*** Opening of DATA UNDER STUDY ***
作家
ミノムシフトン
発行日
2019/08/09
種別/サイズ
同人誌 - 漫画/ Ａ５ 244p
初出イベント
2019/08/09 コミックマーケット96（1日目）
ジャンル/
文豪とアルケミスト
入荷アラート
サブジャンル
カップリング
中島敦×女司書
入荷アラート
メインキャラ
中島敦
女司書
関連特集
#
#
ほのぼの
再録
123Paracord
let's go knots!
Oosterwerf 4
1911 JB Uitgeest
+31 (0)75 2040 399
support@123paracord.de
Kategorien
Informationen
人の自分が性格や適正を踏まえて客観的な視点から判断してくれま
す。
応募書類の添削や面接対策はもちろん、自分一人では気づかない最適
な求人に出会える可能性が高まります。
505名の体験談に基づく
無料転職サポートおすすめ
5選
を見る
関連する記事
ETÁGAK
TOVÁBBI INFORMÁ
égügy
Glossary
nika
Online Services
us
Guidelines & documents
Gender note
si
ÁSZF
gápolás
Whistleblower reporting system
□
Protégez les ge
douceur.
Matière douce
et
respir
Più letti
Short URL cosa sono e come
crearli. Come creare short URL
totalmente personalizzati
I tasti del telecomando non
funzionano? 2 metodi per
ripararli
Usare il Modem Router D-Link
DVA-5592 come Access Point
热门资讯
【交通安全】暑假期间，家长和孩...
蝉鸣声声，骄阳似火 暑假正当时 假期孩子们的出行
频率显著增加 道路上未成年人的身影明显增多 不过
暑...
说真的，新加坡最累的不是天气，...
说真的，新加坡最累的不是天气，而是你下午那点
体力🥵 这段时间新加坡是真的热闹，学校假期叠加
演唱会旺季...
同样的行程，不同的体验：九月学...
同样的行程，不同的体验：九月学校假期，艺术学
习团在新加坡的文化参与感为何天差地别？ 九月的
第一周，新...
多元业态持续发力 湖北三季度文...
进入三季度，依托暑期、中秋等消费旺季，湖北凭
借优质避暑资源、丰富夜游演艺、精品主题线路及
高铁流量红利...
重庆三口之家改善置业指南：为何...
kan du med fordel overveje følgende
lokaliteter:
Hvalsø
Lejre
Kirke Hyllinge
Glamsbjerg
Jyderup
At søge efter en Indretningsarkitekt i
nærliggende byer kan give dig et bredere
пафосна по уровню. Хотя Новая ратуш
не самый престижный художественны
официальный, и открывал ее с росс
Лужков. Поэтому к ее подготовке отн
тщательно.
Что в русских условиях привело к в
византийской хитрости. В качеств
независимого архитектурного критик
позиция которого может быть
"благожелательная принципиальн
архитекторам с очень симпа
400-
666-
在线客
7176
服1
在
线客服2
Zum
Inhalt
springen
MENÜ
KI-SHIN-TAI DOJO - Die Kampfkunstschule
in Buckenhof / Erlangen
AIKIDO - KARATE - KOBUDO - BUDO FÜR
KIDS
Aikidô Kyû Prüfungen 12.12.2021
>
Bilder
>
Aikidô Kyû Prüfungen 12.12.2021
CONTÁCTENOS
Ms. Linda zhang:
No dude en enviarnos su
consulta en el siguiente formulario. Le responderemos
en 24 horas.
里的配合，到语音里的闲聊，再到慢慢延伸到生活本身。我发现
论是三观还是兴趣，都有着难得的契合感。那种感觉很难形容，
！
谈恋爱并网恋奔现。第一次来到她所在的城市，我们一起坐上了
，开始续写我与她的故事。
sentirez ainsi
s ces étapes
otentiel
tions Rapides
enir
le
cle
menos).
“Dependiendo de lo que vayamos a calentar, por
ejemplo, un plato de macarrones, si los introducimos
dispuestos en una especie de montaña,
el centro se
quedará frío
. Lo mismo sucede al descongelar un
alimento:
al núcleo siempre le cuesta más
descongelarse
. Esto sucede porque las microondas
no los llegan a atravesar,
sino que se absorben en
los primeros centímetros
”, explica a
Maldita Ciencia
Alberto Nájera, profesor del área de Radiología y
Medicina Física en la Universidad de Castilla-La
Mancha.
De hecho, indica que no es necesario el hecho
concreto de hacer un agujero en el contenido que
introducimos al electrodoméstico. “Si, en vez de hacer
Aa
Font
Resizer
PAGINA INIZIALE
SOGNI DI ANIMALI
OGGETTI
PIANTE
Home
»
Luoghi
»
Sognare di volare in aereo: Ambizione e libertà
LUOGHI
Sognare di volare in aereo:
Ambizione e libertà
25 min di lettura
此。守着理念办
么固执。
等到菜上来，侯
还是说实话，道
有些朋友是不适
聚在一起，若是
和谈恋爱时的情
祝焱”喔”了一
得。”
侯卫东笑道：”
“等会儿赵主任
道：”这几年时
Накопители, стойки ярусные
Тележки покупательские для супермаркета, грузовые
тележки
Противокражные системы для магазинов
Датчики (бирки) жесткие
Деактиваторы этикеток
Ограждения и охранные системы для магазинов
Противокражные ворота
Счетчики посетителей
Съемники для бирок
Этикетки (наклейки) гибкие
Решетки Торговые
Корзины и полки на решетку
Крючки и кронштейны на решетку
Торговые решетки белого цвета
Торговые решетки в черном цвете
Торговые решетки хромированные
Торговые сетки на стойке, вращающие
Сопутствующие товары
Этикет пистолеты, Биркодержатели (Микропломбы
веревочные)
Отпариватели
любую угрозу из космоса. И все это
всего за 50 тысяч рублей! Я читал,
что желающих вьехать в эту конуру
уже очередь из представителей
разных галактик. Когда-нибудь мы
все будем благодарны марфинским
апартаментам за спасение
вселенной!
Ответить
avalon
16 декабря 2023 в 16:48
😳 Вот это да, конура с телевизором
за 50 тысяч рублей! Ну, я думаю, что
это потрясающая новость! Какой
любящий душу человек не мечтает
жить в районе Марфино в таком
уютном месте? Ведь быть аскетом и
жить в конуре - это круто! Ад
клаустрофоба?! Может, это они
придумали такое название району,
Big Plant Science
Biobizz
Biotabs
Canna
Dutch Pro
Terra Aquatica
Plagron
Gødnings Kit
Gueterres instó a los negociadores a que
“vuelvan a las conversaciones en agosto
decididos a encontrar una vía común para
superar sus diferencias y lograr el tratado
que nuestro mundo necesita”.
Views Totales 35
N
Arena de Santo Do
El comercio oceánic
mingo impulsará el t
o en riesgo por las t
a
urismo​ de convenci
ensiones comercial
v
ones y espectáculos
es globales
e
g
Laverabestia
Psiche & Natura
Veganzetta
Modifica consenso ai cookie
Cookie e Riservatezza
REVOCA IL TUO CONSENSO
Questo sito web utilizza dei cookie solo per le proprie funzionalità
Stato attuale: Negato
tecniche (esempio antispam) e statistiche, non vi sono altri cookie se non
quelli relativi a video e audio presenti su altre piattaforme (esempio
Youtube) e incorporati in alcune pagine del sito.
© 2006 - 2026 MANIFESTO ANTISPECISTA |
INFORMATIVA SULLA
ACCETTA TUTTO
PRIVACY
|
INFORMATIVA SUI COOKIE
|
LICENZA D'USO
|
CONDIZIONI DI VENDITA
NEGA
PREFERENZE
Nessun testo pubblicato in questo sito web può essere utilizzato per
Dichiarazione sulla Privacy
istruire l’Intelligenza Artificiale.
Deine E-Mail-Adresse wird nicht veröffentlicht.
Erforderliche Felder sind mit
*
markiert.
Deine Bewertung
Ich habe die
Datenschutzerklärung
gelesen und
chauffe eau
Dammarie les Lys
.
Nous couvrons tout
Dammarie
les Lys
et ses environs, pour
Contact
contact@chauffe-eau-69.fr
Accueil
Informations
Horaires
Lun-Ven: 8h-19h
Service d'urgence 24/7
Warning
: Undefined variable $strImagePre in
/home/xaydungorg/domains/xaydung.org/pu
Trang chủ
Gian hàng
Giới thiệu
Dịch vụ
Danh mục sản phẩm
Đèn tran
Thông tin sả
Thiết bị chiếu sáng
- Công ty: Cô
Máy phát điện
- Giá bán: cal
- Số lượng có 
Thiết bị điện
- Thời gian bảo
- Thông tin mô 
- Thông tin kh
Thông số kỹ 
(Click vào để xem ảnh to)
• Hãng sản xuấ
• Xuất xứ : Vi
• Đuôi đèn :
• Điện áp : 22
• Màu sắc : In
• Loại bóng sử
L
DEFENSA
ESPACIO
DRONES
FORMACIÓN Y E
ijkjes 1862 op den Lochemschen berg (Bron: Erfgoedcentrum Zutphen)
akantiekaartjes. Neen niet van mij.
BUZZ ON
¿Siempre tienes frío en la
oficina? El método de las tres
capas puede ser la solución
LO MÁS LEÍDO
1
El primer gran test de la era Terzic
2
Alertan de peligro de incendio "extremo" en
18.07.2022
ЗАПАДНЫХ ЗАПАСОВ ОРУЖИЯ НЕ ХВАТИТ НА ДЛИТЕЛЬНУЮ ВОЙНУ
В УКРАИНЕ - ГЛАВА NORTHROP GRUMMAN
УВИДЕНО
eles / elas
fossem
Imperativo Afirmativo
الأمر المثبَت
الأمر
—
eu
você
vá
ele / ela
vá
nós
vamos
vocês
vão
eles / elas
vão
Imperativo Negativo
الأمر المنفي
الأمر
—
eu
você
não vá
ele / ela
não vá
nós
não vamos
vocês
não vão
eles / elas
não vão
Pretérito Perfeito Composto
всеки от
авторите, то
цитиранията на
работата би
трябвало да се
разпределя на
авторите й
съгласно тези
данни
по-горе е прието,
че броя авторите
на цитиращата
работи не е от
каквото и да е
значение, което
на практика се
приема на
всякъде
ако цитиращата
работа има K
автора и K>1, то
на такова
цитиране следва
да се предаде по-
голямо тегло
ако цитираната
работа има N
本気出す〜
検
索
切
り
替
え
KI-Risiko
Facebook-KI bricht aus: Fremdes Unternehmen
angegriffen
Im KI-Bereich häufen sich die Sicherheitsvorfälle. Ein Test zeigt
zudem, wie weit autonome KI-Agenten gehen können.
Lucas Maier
*** Close of DATA UNDER STUDY ***
ABOUT THIS EXERCISE =
Reproduce the entries from their first line through the line containing "Short URL cosa sono e come", substituting "Vocabulary" for "Glossary" and leaving everything else unchanged.

ANSWER SECTION =
作家
ミノムシフトン
発行日
2019/08/09
種別/サイズ
同人誌 - 漫画/ Ａ５ 244p
初出イベント
2019/08/09 コミックマーケット96（1日目）
ジャンル/
文豪とアルケミスト
入荷アラート
サブジャンル
カップリング
中島敦×女司書
入荷アラート
メインキャラ
中島敦
女司書
関連特集
#
#
ほのぼの
再録
123Paracord
let's go knots!
Oosterwerf 4
1911 JB Uitgeest
+31 (0)75 2040 399
support@123paracord.de
Kategorien
Informationen
人の自分が性格や適正を踏まえて客観的な視点から判断してくれま
す。
応募書類の添削や面接対策はもちろん、自分一人では気づかない最適
な求人に出会える可能性が高まります。
505名の体験談に基づく
無料転職サポートおすすめ
5選
を見る
関連する記事
ETÁGAK
TOVÁBBI INFORMÁ
égügy
Vocabulary
nika
Online Services
us
Guidelines & documents
Gender note
si
ÁSZF
gápolás
Whistleblower reporting system
□
Protégez les ge
douceur.
Matière douce
et
respir
Più letti
Short URL cosa sono e come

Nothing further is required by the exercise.